I've CC-ed Jack Jansen as he has maintained the Mac libraries for ages (from 
way before OS9 was shiny and new).
 

On Wednesday, July 25, 2007, at 07:18AM, "Jeffrey Yasskin" <[EMAIL PROTECTED]> 
wrote:
>I'm looking through a couple of the OS X tests and have run into the
>question of what to do with four-character codes. (For those of you
>who are unfamiliar with these, Apple, around the dawn of time, decided
>that C constants like 'TEXT' (yes, those are single quotes) would
>compile to the uint32_t 0x54455854 (or maybe the other-endian version
>of that) so they could use these as cheap-but-readable type

AFAIK the are always converted as big-endian values.
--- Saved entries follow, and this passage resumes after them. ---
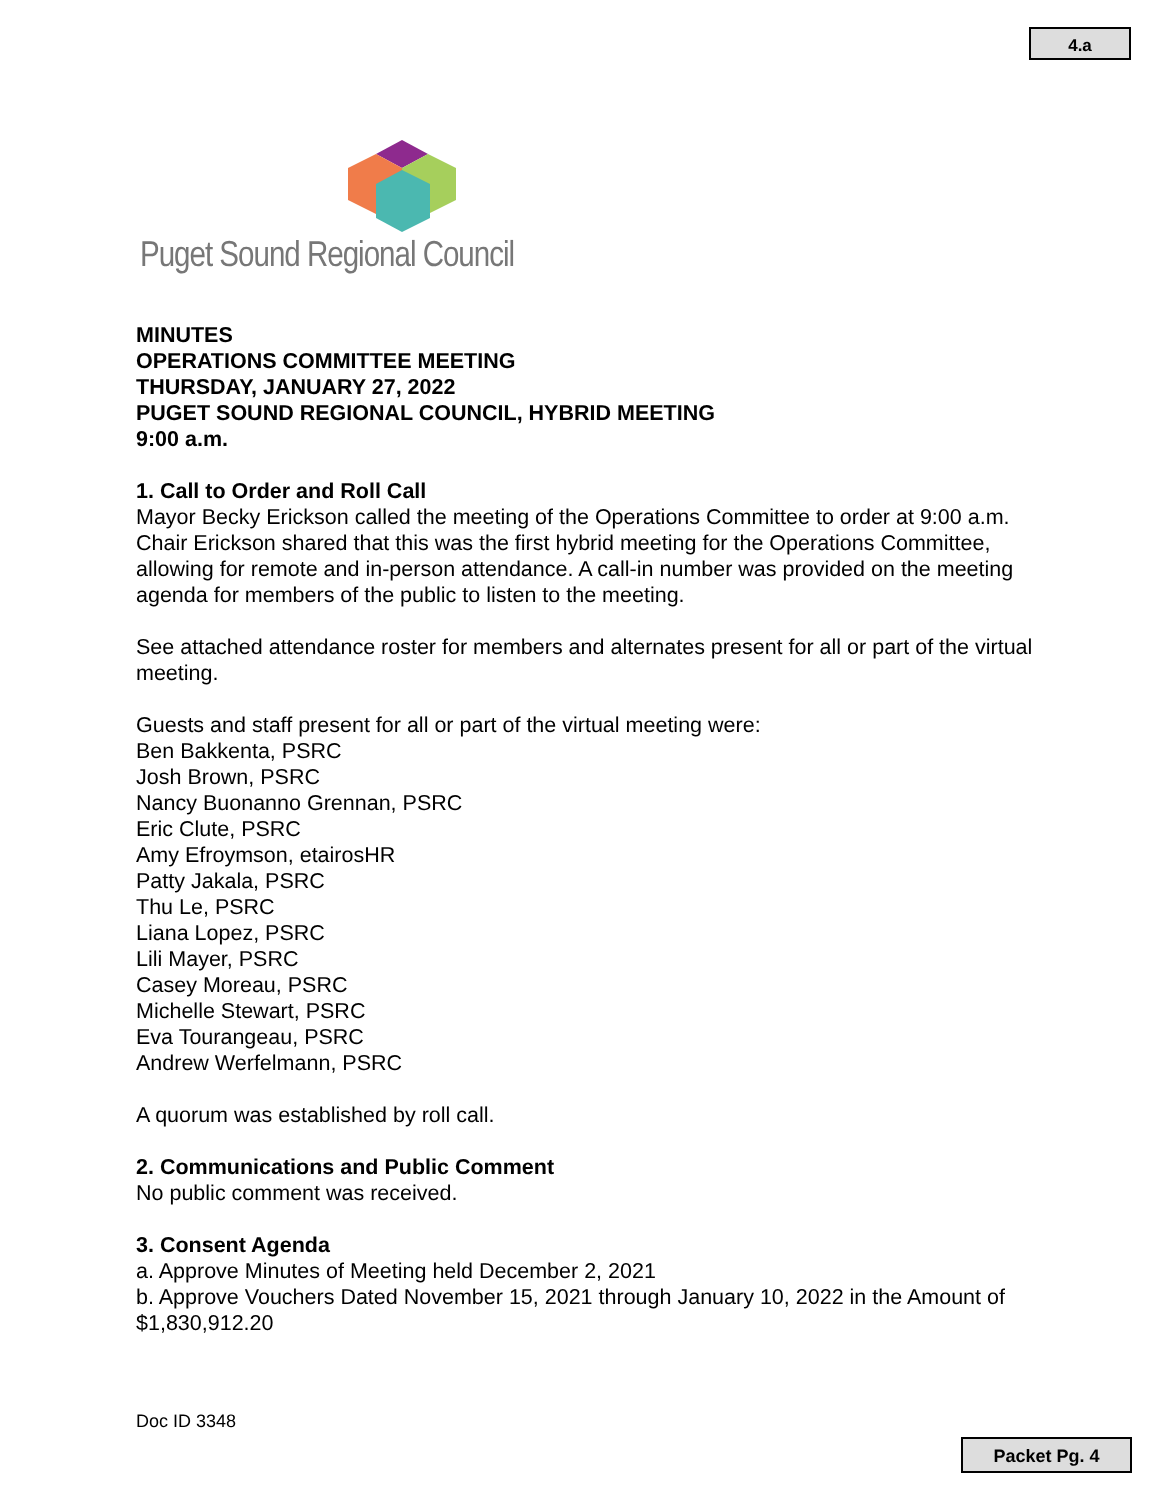4.a
Puget Sound Regional Council
MINUTES
OPERATIONS COMMITTEE MEETING
THURSDAY, JANUARY 27, 2022
PUGET SOUND REGIONAL COUNCIL, HYBRID MEETING
9:00 a.m.
1. Call to Order and Roll Call
Mayor Becky Erickson called the meeting of the Operations Committee to order at 9:00 a.m. Chair Erickson shared that this was the first hybrid meeting for the Operations Committee, allowing for remote and in-person attendance. A call-in number was provided on the meeting agenda for members of the public to listen to the meeting.
See attached attendance roster for members and alternates present for all or part of the virtual meeting.
Guests and staff present for all or part of the virtual meeting were:
Ben Bakkenta, PSRC
Josh Brown, PSRC
Nancy Buonanno Grennan, PSRC
Eric Clute, PSRC
Amy Efroymson, etairosHR
Patty Jakala, PSRC
Thu Le, PSRC
Liana Lopez, PSRC
Lili Mayer, PSRC
Casey Moreau, PSRC
Michelle Stewart, PSRC
Eva Tourangeau, PSRC
Andrew Werfelmann, PSRC
A quorum was established by roll call.
2. Communications and Public Comment
No public comment was received.
3. Consent Agenda
a. Approve Minutes of Meeting held December 2, 2021
b. Approve Vouchers Dated November 15, 2021 through January 10, 2022 in the Amount of $1,830,912.20
Doc ID 3348
Packet Pg. 4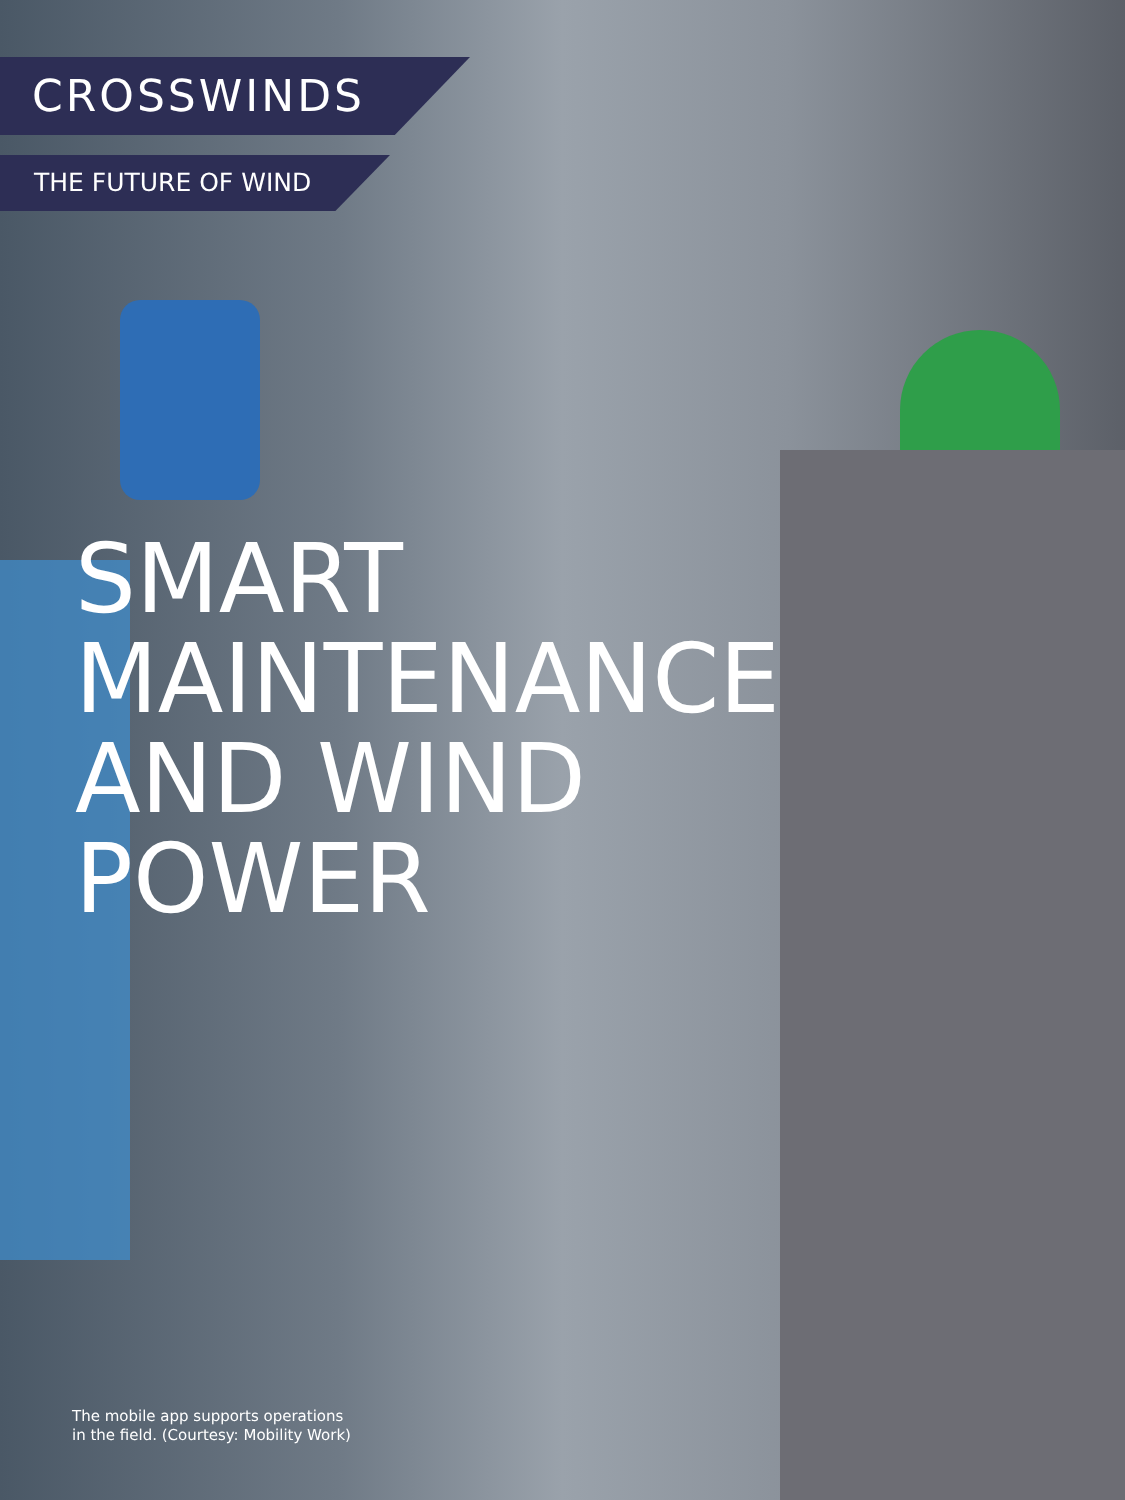CROSSWINDS
THE FUTURE OF WIND
SMART
MAINTENANCE
AND WIND
POWER
The mobile app supports operations in the field. (Courtesy: Mobility Work)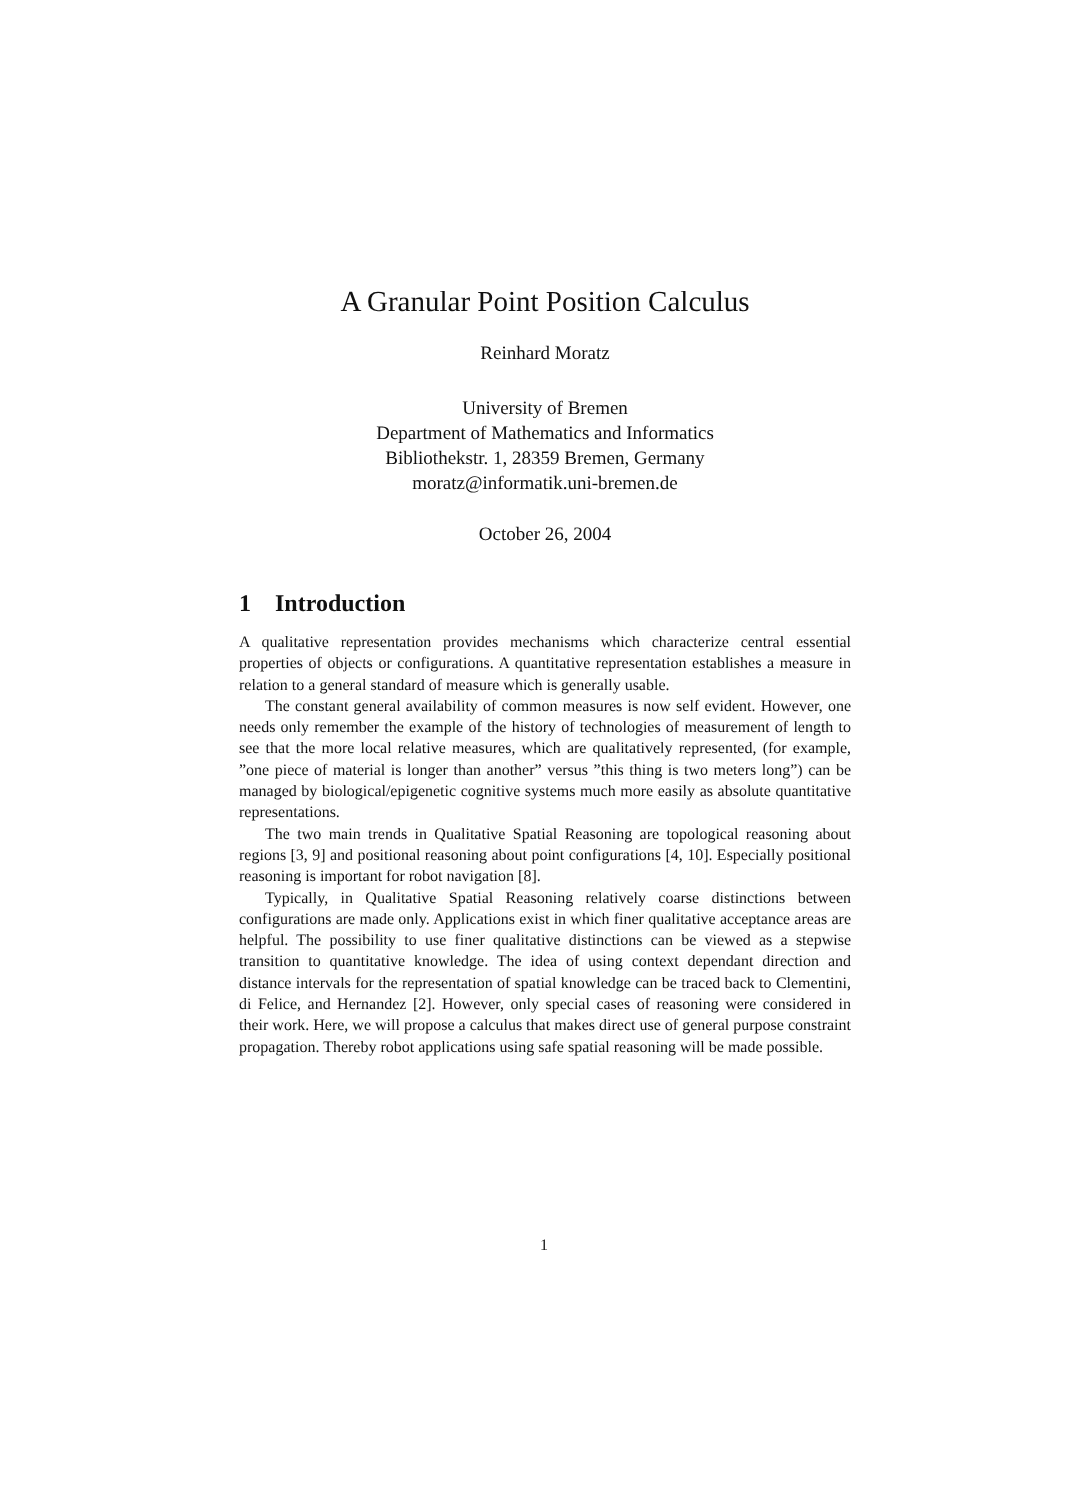A Granular Point Position Calculus
Reinhard Moratz
University of Bremen
Department of Mathematics and Informatics
Bibliothekstr. 1, 28359 Bremen, Germany
moratz@informatik.uni-bremen.de
October 26, 2004
1 Introduction
A qualitative representation provides mechanisms which characterize central essential properties of objects or configurations. A quantitative representation establishes a measure in relation to a general standard of measure which is generally usable.
The constant general availability of common measures is now self evident. However, one needs only remember the example of the history of technologies of measurement of length to see that the more local relative measures, which are qualitatively represented, (for example, ”one piece of material is longer than another” versus ”this thing is two meters long”) can be managed by biological/epigenetic cognitive systems much more easily as absolute quantitative representations.
The two main trends in Qualitative Spatial Reasoning are topological reasoning about regions [3, 9] and positional reasoning about point configurations [4, 10]. Especially positional reasoning is important for robot navigation [8].
Typically, in Qualitative Spatial Reasoning relatively coarse distinctions between configurations are made only. Applications exist in which finer qualitative acceptance areas are helpful. The possibility to use finer qualitative distinctions can be viewed as a stepwise transition to quantitative knowledge. The idea of using context dependant direction and distance intervals for the representation of spatial knowledge can be traced back to Clementini, di Felice, and Hernandez [2]. However, only special cases of reasoning were considered in their work. Here, we will propose a calculus that makes direct use of general purpose constraint propagation. Thereby robot applications using safe spatial reasoning will be made possible.
1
>identifiers.) In Python 2, these are represented as 'str' instances,
>which PyMac_GetOSType() in Python/mactoolboxglue.c converts to the
>native int format. For Python 3, right now they're str8's, but str8 is
>theoretically supposed to go away. Because they're binary constants
>displayed as ASCII, not unicode text, I initially thought that 'bytes'
>was the appropriate type. Unfortunately, bytes is mutable, and I think
>it makes sense to hash these constants (and some code in aepack.py
>does).
>
>So, I'm stuck and wanted to ask the list for input. I see 5 options:
> 1) Make these str instances so they're immutable and just rely on
>convention and runtime errors to keep them in ascii.
> 2) Make them bytes, and cast them to something else when you want to
>make them keys in a dict.
> 3) Keep them str8 and give up on getting rid of it.
> 4) Make bytes immutable, add a 'buffer' type which acts like the
>current bytes type, and make these codes instances of bytes. [probably
>impossible this late in the game]
> 5) Make a new hashable class for these codes which converts them to
>and from ints and bytes and becomes the general argument type for the
>apple platform interface. [Cleanest, but lots of work that I'm not
>volunteering to do]

A 6th option is a subclass of int. It's constructor would accept a string 
containing the 4CC and the repr/str method would return the string 
representation of the code.  IMHO this is the cleanest representation of 4CCs 
in Python because those codes are basicy a "neat" way to enter integer literals 
in C.

This would also solve a problem that PyObjC users sometimes run into: Several 
C/Objective-C APIs return a dictionary where one  of the values is an integer 
and where one would commonly use 4CCs to write down literals. This currently 
causes unexpected failures but would do the right thing with this option.